THE BALLET dancer's lot is not an enviable one. The level of fitness and physical flexibility required is daunting, even cruel. Gymnasts and figure skaters are subject to some of the same stresses, perhaps even more extreme in the case of gymnasts. But they are called on to perform for only a few minutes at a stretch. Ballet dancers are liable to be on (and off) stage for two to three hours if performing a three-act ballet. Their dancing careers average a mere 12 to 15 years after emerging from ballet school and the level of injuries, temporary and permanent, is high.

If life is tough at the best of times, it is even more taxing when on tour. Staying in cheapish hotels or digs in one alien and hostile- seeming city after another and performing on unyielding stages with inadequate backstage facilities is an experience to test the dedication of the most committed dancer.
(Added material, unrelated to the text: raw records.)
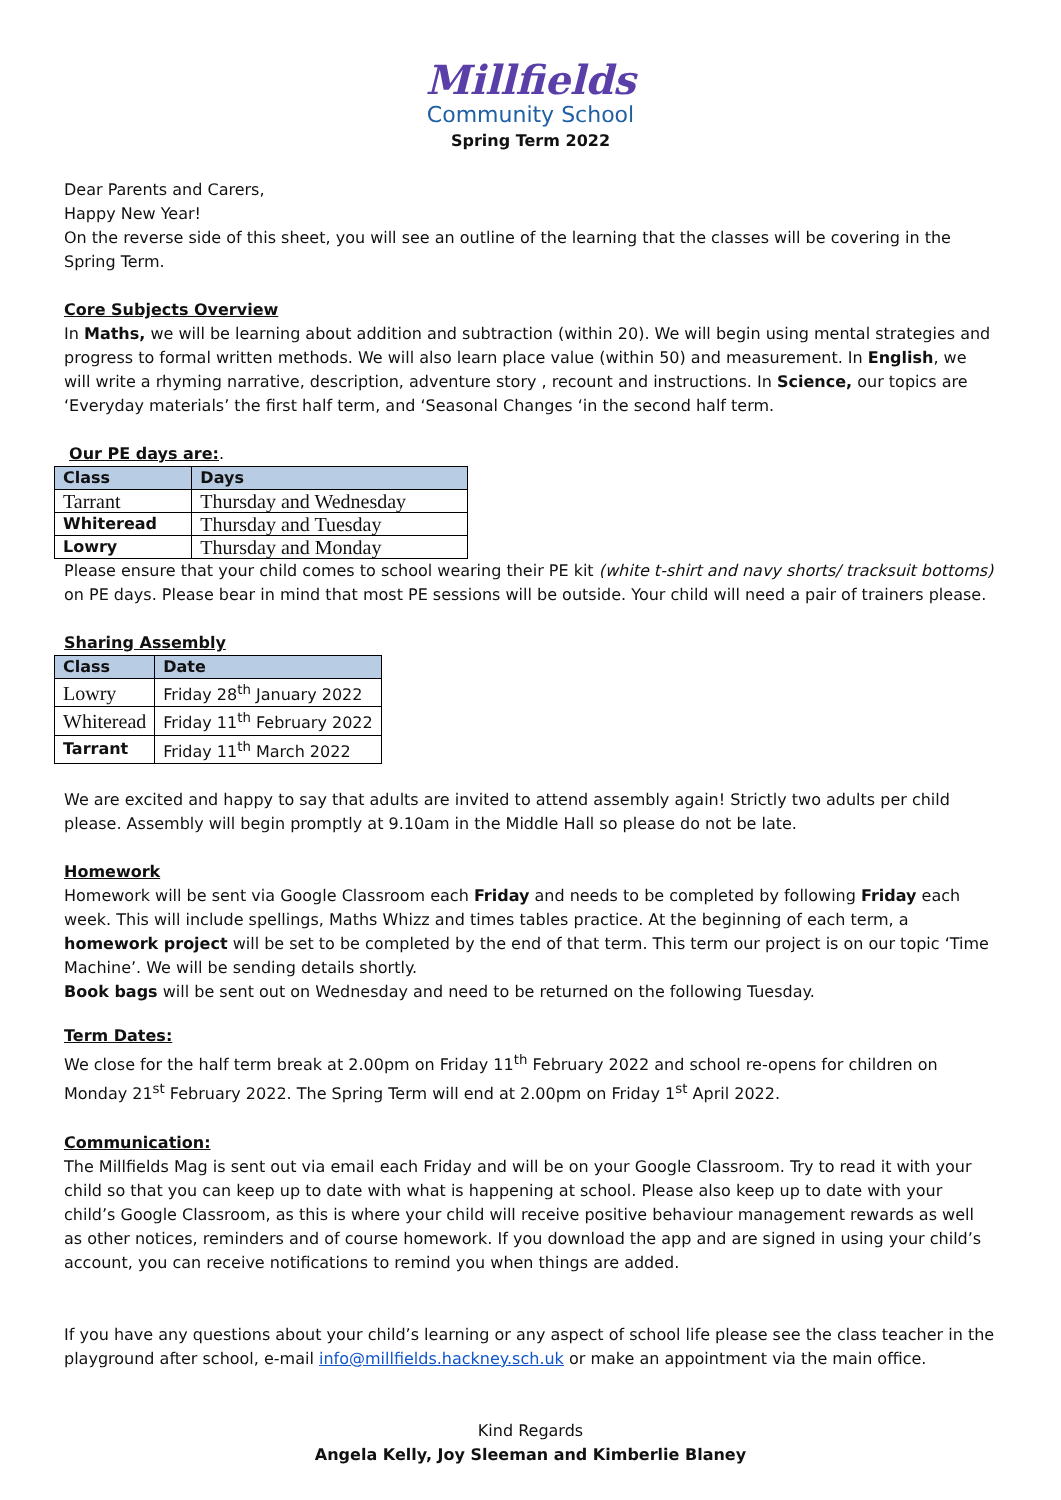Millfields
Community School
Spring Term 2022
Dear Parents and Carers,
Happy New Year!
On the reverse side of this sheet, you will see an outline of the learning that the classes will be covering in the Spring Term.
Core Subjects Overview
In Maths, we will be learning about addition and subtraction (within 20). We will begin using mental strategies and progress to formal written methods. We will also learn place value (within 50) and measurement. In English, we will write a rhyming narrative, description, adventure story , recount and instructions. In Science, our topics are ‘Everyday materials’ the first half term, and ‘Seasonal Changes ‘in the second half term.
Our PE days are:.
| Class | Days |
| --- | --- |
| Tarrant | Thursday and Wednesday |
| Whiteread | Thursday and Tuesday |
| Lowry | Thursday and Monday |
Please ensure that your child comes to school wearing their PE kit (white t-shirt and navy shorts/ tracksuit bottoms) on PE days. Please bear in mind that most PE sessions will be outside. Your child will need a pair of trainers please.
Sharing Assembly
| Class | Date |
| --- | --- |
| Lowry | Friday 28<sup>th</sup> January 2022 |
| Whiteread | Friday 11<sup>th</sup> February 2022 |
| Tarrant | Friday 11<sup>th</sup> March 2022 |
We are excited and happy to say that adults are invited to attend assembly again! Strictly two adults per child please. Assembly will begin promptly at 9.10am in the Middle Hall so please do not be late.
Homework
Homework will be sent via Google Classroom each Friday and needs to be completed by following Friday each week. This will include spellings, Maths Whizz and times tables practice. At the beginning of each term, a homework project will be set to be completed by the end of that term. This term our project is on our topic ‘Time Machine’. We will be sending details shortly.
Book bags will be sent out on Wednesday and need to be returned on the following Tuesday.
Term Dates:
We close for the half term break at 2.00pm on Friday 11<sup>th</sup> February 2022 and school re-opens for children on Monday 21<sup>st</sup> February 2022. The Spring Term will end at 2.00pm on Friday 1<sup>st</sup> April 2022.
Communication:
The Millfields Mag is sent out via email each Friday and will be on your Google Classroom. Try to read it with your child so that you can keep up to date with what is happening at school. Please also keep up to date with your child’s Google Classroom, as this is where your child will receive positive behaviour management rewards as well as other notices, reminders and of course homework. If you download the app and are signed in using your child’s account, you can receive notifications to remind you when things are added.
If you have any questions about your child’s learning or any aspect of school life please see the class teacher in the playground after school, e-mail info@millfields.hackney.sch.uk or make an appointment via the main office.
Kind Regards
Angela Kelly, Joy Sleeman and Kimberlie Blaney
All the foregoing may help to explain the decision of the English National Ballet company to call off its performance of Tchaikovsky's Nutcracker suite on a cold Monday night in Manchester. There seems to be a dispute not just over the actual temperature that resulted in the cancellation, but over the agreed minimum. Whether the latter is 65F or 66F, many dancers believe it should be 70F (21C). The call-off was thus, to them, over more than one or two degrees.

The question the dancers must ask themselves is whether the degree of risk they ran from performing in a low temperature was serious enough to justify the damage done by the cancellation. In the performing arts the tradition that 'the show must go on', virtually regardless of the odds, is very strong. To scrub a performance after it was due to begin was to anger and disappoint many people who had themselves braved both cold and expense to take their seats, and to risk the company's reputation.

The dancers' reasoning was clear enough. They can go on stage only after warming up for 45 minutes or so. Muscles contract when cold. To become pliant and flexible, they must be expanded - and kept loose between bouts of exertion. If the temperature is too low, they will start to contract, thus greatly increasing the risk of damage. As the demands for them to become ever more gymnastic increase, dancers have become increasingly conscious of the dangers they run. However, since their fears are - however understandable - not widely understood, they should think hard before repeating Monday's pas de zero.